One of the great challenges to busy lawyers in law firms, corporate and government law departments, and other legal services organizations is to work better together as a team and to promote teamwork throughout the organization.
Unfortunately, many lawyers waste large amounts of money and fee earner time every year attending “teamwork” workshops and seminars.
These generic events usually center around “team building exercises.” This description is only half correct. It is true that they are academic exercises roughly based on concepts of teamwork. However, they do little to build the kind of internal leadership and collaboration that their organizations actually need. When the participants return from the workshop or seminar, any lessons learned quickly fade away because of their irrelevance to the work at hand and the changing nature of the delivery of legal services in highly competitive markets.

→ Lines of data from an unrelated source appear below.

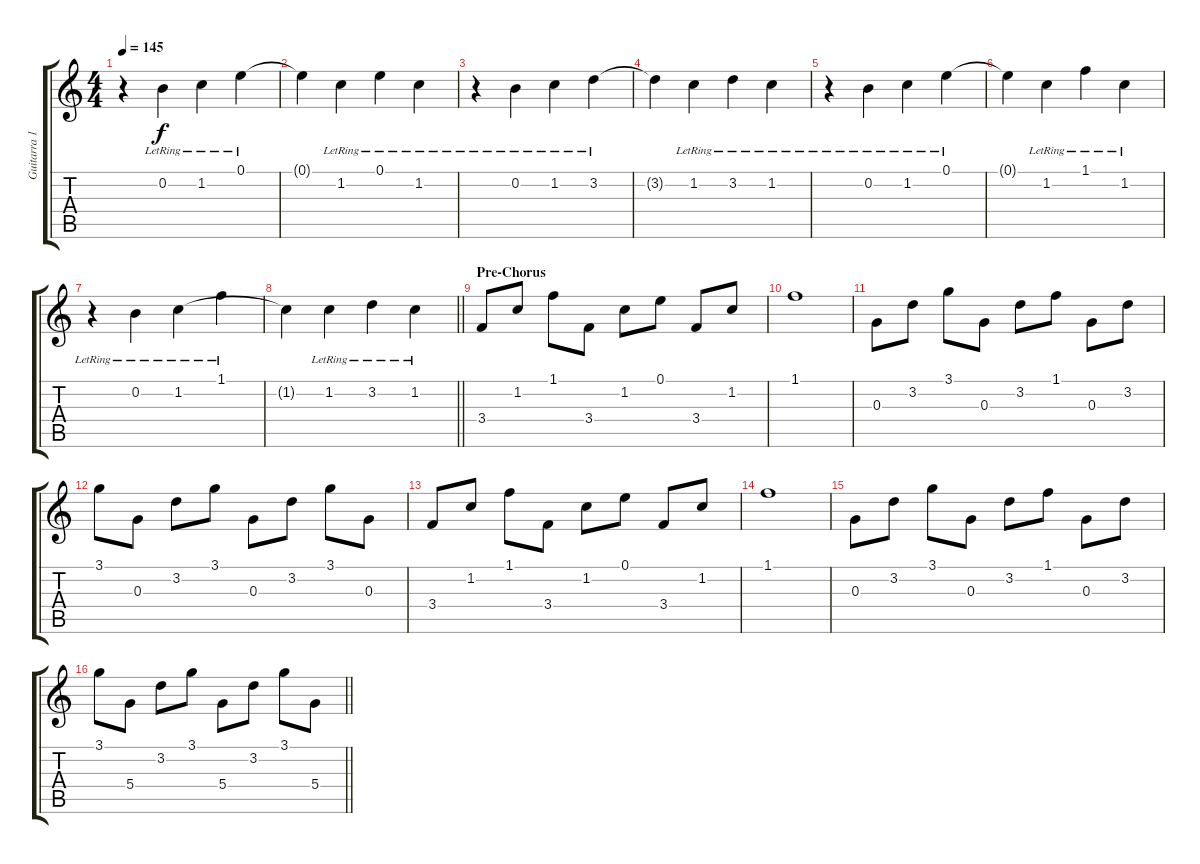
\track ("Guitarra 1" "Guitarra 1") {instrument acousticguitarsteel}
\staff {score tabs}
\tuning (E4 B3 G3 D3 A2 E2) {hide}
\ts (4 4)
\tempo 145
\clef g2
\ks c
r.4{dy f} 0.2{lr}.4 1.2{lr}.4 0.1{lr}.4 |
0.1{t}.4 1.2{lr}.4 0.1{lr}.4 1.2{lr}.4 |
r.4 0.2{lr}.4 1.2{lr}.4 3.2{lr}.4 |
3.2{t}.4 1.2{lr}.4 3.2{lr}.4 1.2{lr}.4 |
r.4 0.2{lr}.4 1.2{lr}.4 0.1{lr}.4 |
0.1{t}.4 1.2{lr}.4 1.1{lr}.4 1.2{lr}.4 |
r.4 0.2{lr}.4 1.2{lr}.4 1.1{lr}.4 |
\barLineRight lightlight
1.2{t}.4 1.2{lr}.4 3.2{lr}.4 1.2{lr}.4 |
\section ("" "Pre-Chorus")
3.4.8 1.2.8 1.1.8 3.4.8 1.2.8 0.1.8 3.4.8 1.2.8 |
1.1.1 |
0.3.8 3.2.8 3.1.8 0.3.8 3.2.8 1.1.8 0.3.8 3.2.8 |
3.1.8 0.3.8 3.2.8 3.1.8 0.3.8 3.2.8 3.1.8 0.3.8 |
3.4.8 1.2.8 1.1.8 3.4.8 1.2.8 0.1.8 3.4.8 1.2.8 |
1.1.1 |
0.3.8 3.2.8 3.1.8 0.3.8 3.2.8 1.1.8 0.3.8 3.2.8 |
\barLineRight lightlight
3.1.8 5.4.8 3.2.8 3.1.8 5.4.8 3.2.8 3.1.8 5.4.8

We recommend that you save your money.
Instead, we suggest to you that the best way to build teamwork in all parts of your organization is to do real work together in better ways. Acquire new concepts, skills, and methods that are relevant to managing your work and to solving the problems that you face. This is the most cost-effective way to make teamwork a self-sustaining part of your workplace culture and an integral part of your internal operations.
The Walker Clark approach is through a demonstration project. This is not an exercise or hypothetical case study. Instead, a demonstration project involves real work to solve real problems and capture real opportunities. It produces real results.
Working closely with a group selected by you, our facilitator introduces the concepts, tools, and methods that are relevant to the problem at hand, and then helps the group apply them to solve a real-life problem or opportunity in the your organization's operations. Because we focus on the operational level – where the work gets done – rather than strategic concepts, a broad cross-section of the firm is actively involved, not just the people at the top.
After the completion of the first demonstration project, which typically takes 45 to 60 days, that project team is then available to introduce the concepts, tools, and methods to others and to help them to solve other problems. This develops self-sustaining capabilities within the organization, rather long-term dependence on external consultants. This is consistent with our belief that “the people who do the work are best qualified to improve the work.”